No one has told me what type of cancer she has. All that they suggest to me is that i put her down. I know that I can not do that with out doing everything I can.


----------



## Blaireli (Jun 3, 2008)

Hmm...well, at least that's only a week from tomorrow! I can't get over the fact that the doctors are suggesting euthanasia so quickly, especially for such a young dog. I am glad that you are willing to do everything you can to help her out before you take that path. 

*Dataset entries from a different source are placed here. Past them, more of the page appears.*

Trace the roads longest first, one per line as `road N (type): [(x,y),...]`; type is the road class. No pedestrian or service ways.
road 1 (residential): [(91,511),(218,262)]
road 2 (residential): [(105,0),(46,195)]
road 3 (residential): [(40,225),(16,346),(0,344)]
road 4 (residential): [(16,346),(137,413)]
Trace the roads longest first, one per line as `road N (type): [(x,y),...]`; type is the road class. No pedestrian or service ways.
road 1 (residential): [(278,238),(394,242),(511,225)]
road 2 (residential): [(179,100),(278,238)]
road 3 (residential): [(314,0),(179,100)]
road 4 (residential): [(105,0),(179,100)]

Do you have any pictures of June that you could post on here?


----------



## Jackson'sMom (Oct 13, 2007)

I always felt 'better,' if that's the word to use, knowing that even though I ultimately had to put my dogs to sleep, I had done everything in my power to help them live. I suspect nearly everyone on this forum feels the same way. As long as June isn't suffering and has a good quality of life, I would fight with ever fiber of my being to help her. Please let us know what the vet school doctors say.


----------



## Angel_Kody (Feb 27, 2007)

lovingjunebug said:


> June has an appoitment at University of Penn Animal Hosptial, on January 15th. Unfortunately that was the earliest that I could get her in. Thank you all again for your help and I will keep you all updated of her condition. Today she was able to walk up the steps by herself and she was playing with her favorite toy.


 
I'm so glad that you are going to UPenn with her. She is so young...there must be something that can be done to help her fight this. Please keep us posted with her progress. June and you will be in my thoughts and prayers.


----------



## tippykayak (Oct 27, 2008)

Fidele said:


> Vet. school said that the prednisone before the chemo would reduce the possibility of success for the chemo (my local vet didn't tell me that - and I now have a new vet).


WHAT!!?!? That's like Cancer 101. I don't know how a vet could possibly prescribe prednisone for lymphoma without knowing and saying that it would probably make the lymphoma more chemo-resistant down the road. Either the vet is an idiot or incredibly careless in communicating with clients. If you had a people doctor who did that to you, you would be in a **** good position to sue. I'm so sorry that happened to you...


----------



## tippykayak (Oct 27, 2008)

lovingjunebug said:


> No one has told me what type of cancer she has. All that they suggest to me is that i put her down. I know that I can not do that with out doing everything I can.


Your vet should not treat you like that. You have every right to question your vet like you're a detective and he or she is the perpetrator. You have every right to bring in a pad and pencil and write down every detail of the diagnosis, treatment, and prognosis so you can go home and read up on it if you so choose. 

Sometimes they act like bad mechanics and tell you what's best for you without taking the time to explain. YOU are paying the vet, and you have every right to take your business elsewhere if you're not being treated properly. You have the right to advocate for your dog, even if you ruffle some feathers down at the hospital.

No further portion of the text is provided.